Saturday 23 January 2021

Joe, Barak and Me

It was impressive.  The White House in all its glory, as if the riot of two weeks ago had never happened, the key people seated in their overcoats (why does this pageant have to be in winter, when Washington DC is so cold? - Didn't I read somewhere that it used to take place in March?) and the touching sight of one of the National Guard crossing himself at the end of the prayer for the victims of Covid-19.

My thoughts went back to the occasion twelve winters ago, when Joe Biden was in the vice-presidential chair.  What a lot has happened in the twelve years since Barak Obama's inauguration.  I don't intend to offer an incompetent summary of world events in that time (you will be pleased to know!).  But, more out of curiosity than with any other intent, I wondered what I was doing at that particular time.  January 20th was a Sunday that year, so I plucked from my records the week either side.

By Wednesday of the first of those two weeks, the furthest I had gone was the Birmingham area, with deliveries in Shirley and Redditch, so on Thursday I was glad to land a pick-up from a railway depot in Hornsey for two drops in Preston.  Full of cheek and more in hope than expectation, I rang in to say, alliteratively, "I've done these ... is there a car-size collection in Kirkintilloch before I head back?"  I was in admiration - as ever - of my boss's wit as, quick as a wink, he responded, "Sorry, there was one, but I gave it away to someone else!"  On the way home I had a call to ask me to repeat a job I'd done on the Tuesday, collecting from RAF Wattisham in Suffolk for one of our customers in Luton.

January was always a slow month for us and some of my colleagues couldn't stand the wait for another job and went home.  Maybe they knew they could be more useful there, with gardening, decorating or whatever.  I was usually content to wait so long as I had a puzzle or a book to read and often my willingness was rewarded with a job no one else wanted.  One night, I recorded, I had taken an evening delivery to a pharmacy in Pinner.  It was a job that paid me just £24, but when I got there - the shop was closed, but the pharmacist had waited and was going to deliver the medication I'd brought to someone's home - he profusely thanked me for coming and said, "You may have saved someone's life tonight!"  Not all the rewards were pecuniary.

January was a slow month; the next week I'd earned about two-and-a-quarter day's income in the first four days ... and, apparently, I was one of the lucky ones.  One who, it seemed, was always luckier, was an ex-police inspector who had no need of the income, so we thought, to supplement his generous pension.  On the previous day, he had enjoyed a convenient pair of deliveries, one in Bristol, the second in Llanelli, and was now moaning because he 'hadn't got in until late', and therefore 'wasn't looking for much today.'  My notes said that I thought of 'Oliver' and the 'privilege of indigestion'.
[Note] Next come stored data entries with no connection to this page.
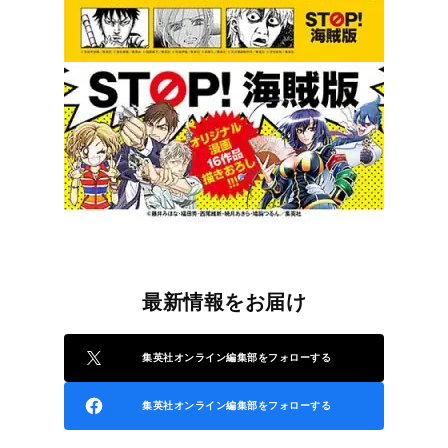
最新情報をお届け
集英社オンライン編集部をフォローする
集英社オンライン編集部をフォローする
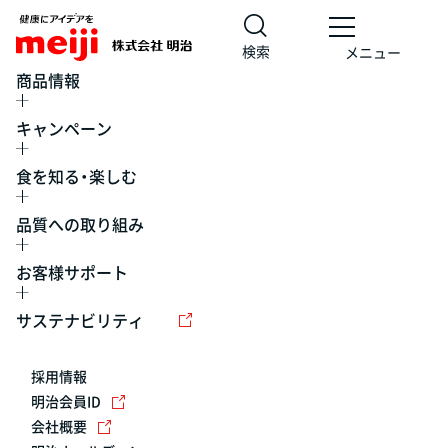
検索
メニュー
商品情報
キャンペーン
食を知る・楽しむ
品質への取り組み
お客様サポート
レシピ
食の栄養バランスチェック
チョコレート
工場見学
サステナビリティ
ヨーグルト
牛乳
食育
プレスリリース
アイス
採用情報
アレルギー
チーズ
キャンペーン
明治会員ID
会社概要
問い合わせ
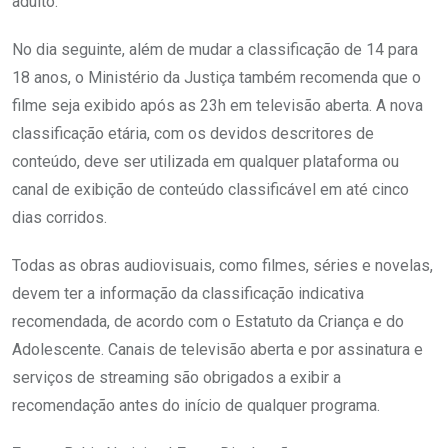
adulto.
No dia seguinte, além de mudar a classificação de 14 para
18 anos, o Ministério da Justiça também recomenda que o
filme seja exibido após as 23h em televisão aberta. A nova
classificação etária, com os devidos descritores de
conteúdo, deve ser utilizada em qualquer plataforma ou
canal de exibição de conteúdo classificável em até cinco
dias corridos.
Todas as obras audiovisuais, como filmes, séries e novelas,
devem ter a informação da classificação indicativa
recomendada, de acordo com o Estatuto da Criança e do
Adolescente. Canais de televisão aberta e por assinatura e
serviços de streaming são obrigados a exibir a
recomendação antes do início de qualquer programa.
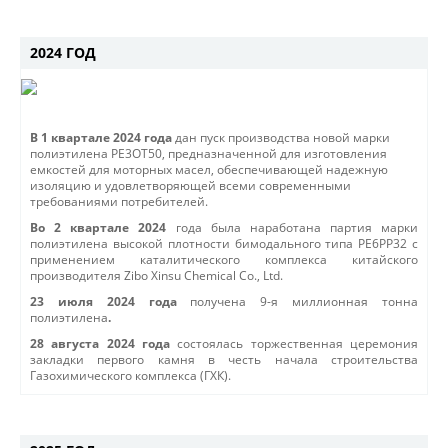
2024 ГОД
В 1 квартале 2024 года
дан пуск производства новой марки
полиэтилена РЕ3ОТ50, предназначенной для изготовления
емкостей для моторных масел, обеспечивающей надежную
изоляцию и удовлетворяющей всеми современными
требованиями потребителей.
Во 2 квартале 2024
года была наработана партия марки
полиэтилена высокой плотности бимодального типа PE6PP32 с
применением каталитического комплекса китайского
производителя Zibo Xinsu Chemical Co., Ltd.
23 июля 2024 года
получена 9-я миллионная тонна
полиэтилена
.
28 августа 2024 года
состоялась торжественная церемония
закладки первого камня в честь начала строительства
Газохимического комплекса (ГХК).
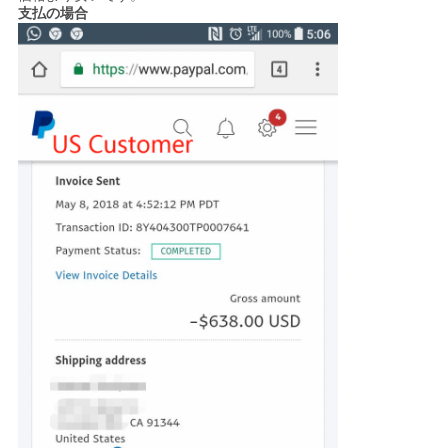
支払の場合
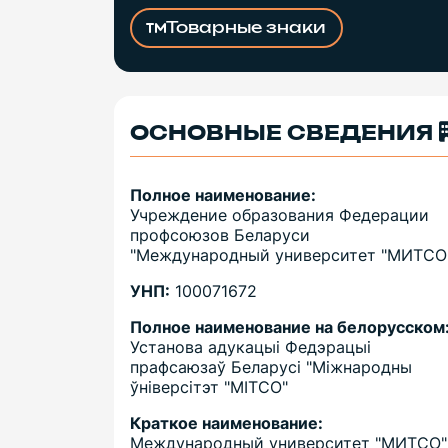
Товарные знаки
ОСНОВНЫЕ СВЕДЕНИЯ
Полное наименование:
Учреждение образования Федерации
профсоюзов Беларуси
"Международный университет "МИТСО
УНП:
100071672
Полное наименование на белорусском
Установа адукацыі Федэрацыі
прафсаюзаў Беларусі "Міжнародны
ўніверсітэт "МІТСО"
Краткое наименование:
Международный университет "МИТСО"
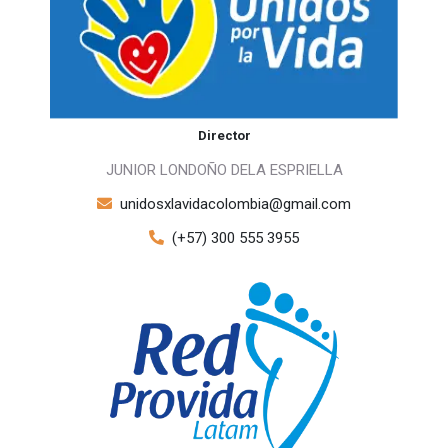
Director
JUNIOR LONDOÑO DELA ESPRIELLA
unidosxlavidacolombia@gmail.com
(+57) 300 555 3955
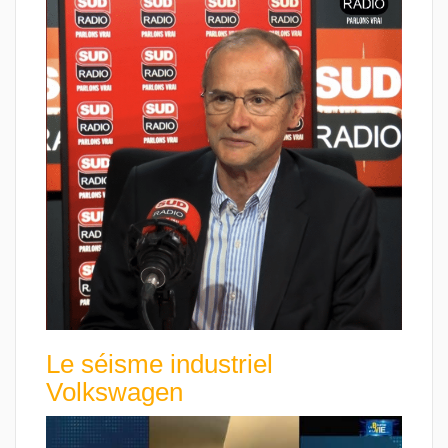
Le séisme industriel
Volkswagen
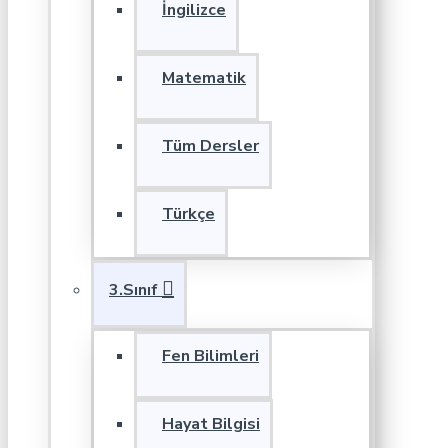
İngilizce
Matematik
Tüm Dersler
Türkçe
3.Sınıf
Fen Bilimleri
Hayat Bilgisi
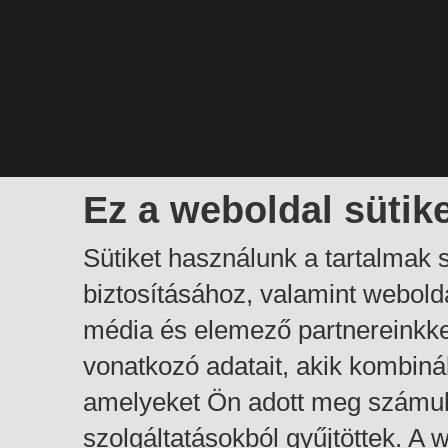
Ez a weboldal sütik
Sütiket használunk a tartalmak
biztosításához, valamint webol
média és elemező partnereinkk
vonatkozó adatait, akik kombiná
amelyeket Ön adott meg számuk
szolgáltatásokból gyűjtöttek. A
Even in those slack times, there were good experiences.  I note that I had taken a job from Royston to Harwich: "... a pleasant morning, cruising through Suffolk in the sunshine and then down to Manningtree and Mistley to get there 'the pretty way'."  Regular readers won't be surprised to learn that I had noted my discovery that the distance from Royston to Harwich was the same as from RAF Wattisham to Luton.

On the home front, I had been having a clear-out.  I had long been a subscriber to Freecycle, the forerunner of today's 'Trash nothing' system, and it was often easier for me to deliver to someone wanting my offers, because I could never plan when I was going to be at home for anyone to call.  The previous weekend, I had delivered a 'big black overcoat, symbol of the junior exec.' and a 'made-for-the-RAF' raincoat.  The first of these had cost me £80 in about 1985, I noted, and the second was from a 'staff sale' when I worked for a bespoke clothing firm a couple of years later.  Now, I couldn't get into either of them and they were just cluttering up my wardrobe.

And finally a topical revelation.  Back in November, I wrote here about a traumatic day in which work gave way to an enforced visit to A&E ... all because I wasn't drinking enough.  Twelve years ago, I noted that, "I was going round the M25 this evening when I suddenly felt quite faint.  It's occurred several times over the last number of years always about this time of day, but usually when I've just got home from work.  This was the first time I'd experienced it while driving, though.  It's not a dizzy faintness, simply a weakness in the legs, like I knew that, at that moment, I wouldn't want to get out of the van and stand up."

That had clearly been going on for many years, although I haven't noticed it since I stopped working and life became a little more regular.  I went on, "I think it's just a by-product of self-neglect; I'm usually OK after eating and drinking something."  I called in at the Ram in Hayes (a pub that has long since been demolished for housing), where I knew I could "count on a good plate of 'home cooking'."

I wonder how - if at all - life will change now that Joe Biden has become president.